Objective →
Make an exact copy of the listing below.

Dataset excerpt
• • • •

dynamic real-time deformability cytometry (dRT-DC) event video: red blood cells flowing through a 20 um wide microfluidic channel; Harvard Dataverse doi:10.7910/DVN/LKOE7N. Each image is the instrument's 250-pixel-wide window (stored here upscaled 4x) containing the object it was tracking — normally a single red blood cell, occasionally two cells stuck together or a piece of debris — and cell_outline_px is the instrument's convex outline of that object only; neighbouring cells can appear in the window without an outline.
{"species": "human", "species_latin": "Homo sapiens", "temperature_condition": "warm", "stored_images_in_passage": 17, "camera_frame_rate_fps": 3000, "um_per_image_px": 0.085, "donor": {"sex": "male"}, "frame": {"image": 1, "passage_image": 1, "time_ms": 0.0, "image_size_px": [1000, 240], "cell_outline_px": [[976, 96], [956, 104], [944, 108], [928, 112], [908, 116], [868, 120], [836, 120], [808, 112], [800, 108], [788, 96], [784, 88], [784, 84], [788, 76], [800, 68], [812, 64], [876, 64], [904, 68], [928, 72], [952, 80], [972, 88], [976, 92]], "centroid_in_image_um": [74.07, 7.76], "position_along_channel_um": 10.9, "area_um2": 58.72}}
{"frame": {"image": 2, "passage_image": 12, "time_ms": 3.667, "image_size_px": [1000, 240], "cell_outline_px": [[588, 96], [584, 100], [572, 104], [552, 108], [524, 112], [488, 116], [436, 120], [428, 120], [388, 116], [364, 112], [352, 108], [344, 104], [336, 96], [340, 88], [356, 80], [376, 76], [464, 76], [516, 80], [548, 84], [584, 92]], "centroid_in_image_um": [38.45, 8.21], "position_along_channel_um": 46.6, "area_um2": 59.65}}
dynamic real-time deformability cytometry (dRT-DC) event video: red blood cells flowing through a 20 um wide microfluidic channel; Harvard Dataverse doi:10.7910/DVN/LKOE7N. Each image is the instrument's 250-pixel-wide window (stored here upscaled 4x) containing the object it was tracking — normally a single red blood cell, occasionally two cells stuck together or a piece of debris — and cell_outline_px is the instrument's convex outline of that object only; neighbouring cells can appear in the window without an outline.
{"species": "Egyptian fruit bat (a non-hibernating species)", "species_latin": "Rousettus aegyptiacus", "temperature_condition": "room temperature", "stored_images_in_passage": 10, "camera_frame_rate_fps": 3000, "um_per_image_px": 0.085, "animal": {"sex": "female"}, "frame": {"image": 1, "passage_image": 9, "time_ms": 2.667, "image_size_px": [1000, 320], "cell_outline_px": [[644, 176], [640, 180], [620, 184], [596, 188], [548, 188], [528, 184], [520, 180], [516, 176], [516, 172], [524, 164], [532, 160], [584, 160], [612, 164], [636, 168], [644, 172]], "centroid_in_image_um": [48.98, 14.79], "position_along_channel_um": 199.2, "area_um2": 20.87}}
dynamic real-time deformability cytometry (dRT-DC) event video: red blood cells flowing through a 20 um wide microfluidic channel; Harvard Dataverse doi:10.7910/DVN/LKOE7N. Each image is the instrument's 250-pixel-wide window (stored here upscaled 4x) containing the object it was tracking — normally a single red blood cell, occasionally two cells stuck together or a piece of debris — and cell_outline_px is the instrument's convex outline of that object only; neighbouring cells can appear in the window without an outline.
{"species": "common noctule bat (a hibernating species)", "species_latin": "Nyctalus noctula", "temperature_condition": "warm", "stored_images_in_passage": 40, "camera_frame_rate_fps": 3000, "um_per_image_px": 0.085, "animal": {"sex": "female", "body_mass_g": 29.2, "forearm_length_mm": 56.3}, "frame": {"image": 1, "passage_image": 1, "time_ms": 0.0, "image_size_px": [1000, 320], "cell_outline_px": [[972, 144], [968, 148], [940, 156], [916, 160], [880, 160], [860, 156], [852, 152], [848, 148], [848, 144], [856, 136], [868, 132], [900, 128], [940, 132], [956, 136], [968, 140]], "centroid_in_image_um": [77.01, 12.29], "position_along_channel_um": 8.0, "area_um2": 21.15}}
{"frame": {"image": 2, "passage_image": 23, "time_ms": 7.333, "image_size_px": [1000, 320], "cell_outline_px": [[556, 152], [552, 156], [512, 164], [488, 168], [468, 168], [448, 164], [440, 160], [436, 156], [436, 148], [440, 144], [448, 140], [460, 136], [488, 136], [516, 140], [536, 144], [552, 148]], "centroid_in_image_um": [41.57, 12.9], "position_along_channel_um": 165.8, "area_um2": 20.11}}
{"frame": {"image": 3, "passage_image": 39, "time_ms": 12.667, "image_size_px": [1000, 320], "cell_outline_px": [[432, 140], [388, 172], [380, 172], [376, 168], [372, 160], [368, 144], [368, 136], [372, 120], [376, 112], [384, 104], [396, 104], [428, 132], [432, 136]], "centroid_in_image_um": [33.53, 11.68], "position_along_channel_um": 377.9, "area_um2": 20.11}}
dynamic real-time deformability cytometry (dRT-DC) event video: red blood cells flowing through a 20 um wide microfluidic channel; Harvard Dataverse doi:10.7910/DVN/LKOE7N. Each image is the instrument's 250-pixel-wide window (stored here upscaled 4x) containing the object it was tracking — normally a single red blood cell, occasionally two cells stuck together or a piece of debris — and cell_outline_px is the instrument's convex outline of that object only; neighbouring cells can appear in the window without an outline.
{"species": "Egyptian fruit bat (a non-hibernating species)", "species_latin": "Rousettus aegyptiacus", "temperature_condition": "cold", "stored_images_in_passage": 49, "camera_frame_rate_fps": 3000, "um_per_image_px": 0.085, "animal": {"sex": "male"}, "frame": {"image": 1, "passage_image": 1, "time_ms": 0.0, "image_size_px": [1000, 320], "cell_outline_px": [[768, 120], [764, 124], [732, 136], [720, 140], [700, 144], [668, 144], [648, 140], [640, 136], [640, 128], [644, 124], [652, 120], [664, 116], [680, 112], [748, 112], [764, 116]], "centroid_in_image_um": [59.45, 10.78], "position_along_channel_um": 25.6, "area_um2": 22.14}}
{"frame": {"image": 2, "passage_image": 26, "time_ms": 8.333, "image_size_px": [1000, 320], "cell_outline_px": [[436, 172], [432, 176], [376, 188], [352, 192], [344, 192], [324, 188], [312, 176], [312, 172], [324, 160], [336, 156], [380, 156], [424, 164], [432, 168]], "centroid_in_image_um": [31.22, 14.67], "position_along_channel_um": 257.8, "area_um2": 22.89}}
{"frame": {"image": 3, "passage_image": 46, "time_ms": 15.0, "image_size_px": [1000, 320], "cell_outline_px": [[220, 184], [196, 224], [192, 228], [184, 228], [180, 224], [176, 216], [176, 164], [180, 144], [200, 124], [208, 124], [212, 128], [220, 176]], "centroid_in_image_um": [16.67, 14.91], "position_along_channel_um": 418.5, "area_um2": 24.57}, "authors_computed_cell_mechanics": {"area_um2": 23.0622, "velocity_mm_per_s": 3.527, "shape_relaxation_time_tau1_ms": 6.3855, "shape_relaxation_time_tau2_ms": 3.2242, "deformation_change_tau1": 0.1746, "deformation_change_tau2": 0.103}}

• • • •

Answer to the exercise →
dynamic real-time deformability cytometry (dRT-DC) event video: red blood cells flowing through a 20 um wide microfluidic channel; Harvard Dataverse doi:10.7910/DVN/LKOE7N. Each image is the instrument's 250-pixel-wide window (stored here upscaled 4x) containing the object it was tracking — normally a single red blood cell, occasionally two cells stuck together or a piece of debris — and cell_outline_px is the instrument's convex outline of that object only; neighbouring cells can appear in the window without an outline.
{"species": "human", "species_latin": "Homo sapiens", "temperature_condition": "warm", "stored_images_in_passage": 17, "camera_frame_rate_fps": 3000, "um_per_image_px": 0.085, "donor": {"sex": "male"}, "frame": {"image": 1, "passage_image": 1, "time_ms": 0.0, "image_size_px": [1000, 240], "cell_outline_px": [[976, 96], [956, 104], [944, 108], [928, 112], [908, 116], [868, 120], [836, 120], [808, 112], [800, 108], [788, 96], [784, 88], [784, 84], [788, 76], [800, 68], [812, 64], [876, 64], [904, 68], [928, 72], [952, 80], [972, 88], [976, 92]], "centroid_in_image_um": [74.07, 7.76], "position_along_channel_um": 10.9, "area_um2": 58.72}}
{"frame": {"image": 2, "passage_image": 12, "time_ms": 3.667, "image_size_px": [1000, 240], "cell_outline_px": [[588, 96], [584, 100], [572, 104], [552, 108], [524, 112], [488, 116], [436, 120], [428, 120], [388, 116], [364, 112], [352, 108], [344, 104], [336, 96], [340, 88], [356, 80], [376, 76], [464, 76], [516, 80], [548, 84], [584, 92]], "centroid_in_image_um": [38.45, 8.21], "position_along_channel_um": 46.6, "area_um2": 59.65}}
dynamic real-time deformability cytometry (dRT-DC) event video: red blood cells flowing through a 20 um wide microfluidic channel; Harvard Dataverse doi:10.7910/DVN/LKOE7N. Each image is the instrument's 250-pixel-wide window (stored here upscaled 4x) containing the object it was tracking — normally a single red blood cell, occasionally two cells stuck together or a piece of debris — and cell_outline_px is the instrument's convex outline of that object only; neighbouring cells can appear in the window without an outline.
{"species": "Egyptian fruit bat (a non-hibernating species)", "species_latin": "Rousettus aegyptiacus", "temperature_condition": "room temperature", "stored_images_in_passage": 10, "camera_frame_rate_fps": 3000, "um_per_image_px": 0.085, "animal": {"sex": "female"}, "frame": {"image": 1, "passage_image": 9, "time_ms": 2.667, "image_size_px": [1000, 320], "cell_outline_px": [[644, 176], [640, 180], [620, 184], [596, 188], [548, 188], [528, 184], [520, 180], [516, 176], [516, 172], [524, 164], [532, 160], [584, 160], [612, 164], [636, 168], [644, 172]], "centroid_in_image_um": [48.98, 14.79], "position_along_channel_um": 199.2, "area_um2": 20.87}}
dynamic real-time deformability cytometry (dRT-DC) event video: red blood cells flowing through a 20 um wide microfluidic channel; Harvard Dataverse doi:10.7910/DVN/LKOE7N. Each image is the instrument's 250-pixel-wide window (stored here upscaled 4x) containing the object it was tracking — normally a single red blood cell, occasionally two cells stuck together or a piece of debris — and cell_outline_px is the instrument's convex outline of that object only; neighbouring cells can appear in the window without an outline.
{"species": "common noctule bat (a hibernating species)", "species_latin": "Nyctalus noctula", "temperature_condition": "warm", "stored_images_in_passage": 40, "camera_frame_rate_fps": 3000, "um_per_image_px": 0.085, "animal": {"sex": "female", "body_mass_g": 29.2, "forearm_length_mm": 56.3}, "frame": {"image": 1, "passage_image": 1, "time_ms": 0.0, "image_size_px": [1000, 320], "cell_outline_px": [[972, 144], [968, 148], [940, 156], [916, 160], [880, 160], [860, 156], [852, 152], [848, 148], [848, 144], [856, 136], [868, 132], [900, 128], [940, 132], [956, 136], [968, 140]], "centroid_in_image_um": [77.01, 12.29], "position_along_channel_um": 8.0, "area_um2": 21.15}}
{"frame": {"image": 2, "passage_image": 23, "time_ms": 7.333, "image_size_px": [1000, 320], "cell_outline_px": [[556, 152], [552, 156], [512, 164], [488, 168], [468, 168], [448, 164], [440, 160], [436, 156], [436, 148], [440, 144], [448, 140], [460, 136], [488, 136], [516, 140], [536, 144], [552, 148]], "centroid_in_image_um": [41.57, 12.9], "position_along_channel_um": 165.8, "area_um2": 20.11}}
{"frame": {"image": 3, "passage_image": 39, "time_ms": 12.667, "image_size_px": [1000, 320], "cell_outline_px": [[432, 140], [388, 172], [380, 172], [376, 168], [372, 160], [368, 144], [368, 136], [372, 120], [376, 112], [384, 104], [396, 104], [428, 132], [432, 136]], "centroid_in_image_um": [33.53, 11.68], "position_along_channel_um": 377.9, "area_um2": 20.11}}
dynamic real-time deformability cytometry (dRT-DC) event video: red blood cells flowing through a 20 um wide microfluidic channel; Harvard Dataverse doi:10.7910/DVN/LKOE7N. Each image is the instrument's 250-pixel-wide window (stored here upscaled 4x) containing the object it was tracking — normally a single red blood cell, occasionally two cells stuck together or a piece of debris — and cell_outline_px is the instrument's convex outline of that object only; neighbouring cells can appear in the window without an outline.
{"species": "Egyptian fruit bat (a non-hibernating species)", "species_latin": "Rousettus aegyptiacus", "temperature_condition": "cold", "stored_images_in_passage": 49, "camera_frame_rate_fps": 3000, "um_per_image_px": 0.085, "animal": {"sex": "male"}, "frame": {"image": 1, "passage_image": 1, "time_ms": 0.0, "image_size_px": [1000, 320], "cell_outline_px": [[768, 120], [764, 124], [732, 136], [720, 140], [700, 144], [668, 144], [648, 140], [640, 136], [640, 128], [644, 124], [652, 120], [664, 116], [680, 112], [748, 112], [764, 116]], "centroid_in_image_um": [59.45, 10.78], "position_along_channel_um": 25.6, "area_um2": 22.14}}
{"frame": {"image": 2, "passage_image": 26, "time_ms": 8.333, "image_size_px": [1000, 320], "cell_outline_px": [[436, 172], [432, 176], [376, 188], [352, 192], [344, 192], [324, 188], [312, 176], [312, 172], [324, 160], [336, 156], [380, 156], [424, 164], [432, 168]], "centroid_in_image_um": [31.22, 14.67], "position_along_channel_um": 257.8, "area_um2": 22.89}}
{"frame": {"image": 3, "passage_image": 46, "time_ms": 15.0, "image_size_px": [1000, 320], "cell_outline_px": [[220, 184], [196, 224], [192, 228], [184, 228], [180, 224], [176, 216], [176, 164], [180, 144], [200, 124], [208, 124], [212, 128], [220, 176]], "centroid_in_image_um": [16.67, 14.91], "position_along_channel_um": 418.5, "area_um2": 24.57}, "authors_computed_cell_mechanics": {"area_um2": 23.0622, "velocity_mm_per_s": 3.527, "shape_relaxation_time_tau1_ms": 6.3855, "shape_relaxation_time_tau2_ms": 3.2242, "deformation_change_tau1": 0.1746, "deformation_change_tau2": 0.103}}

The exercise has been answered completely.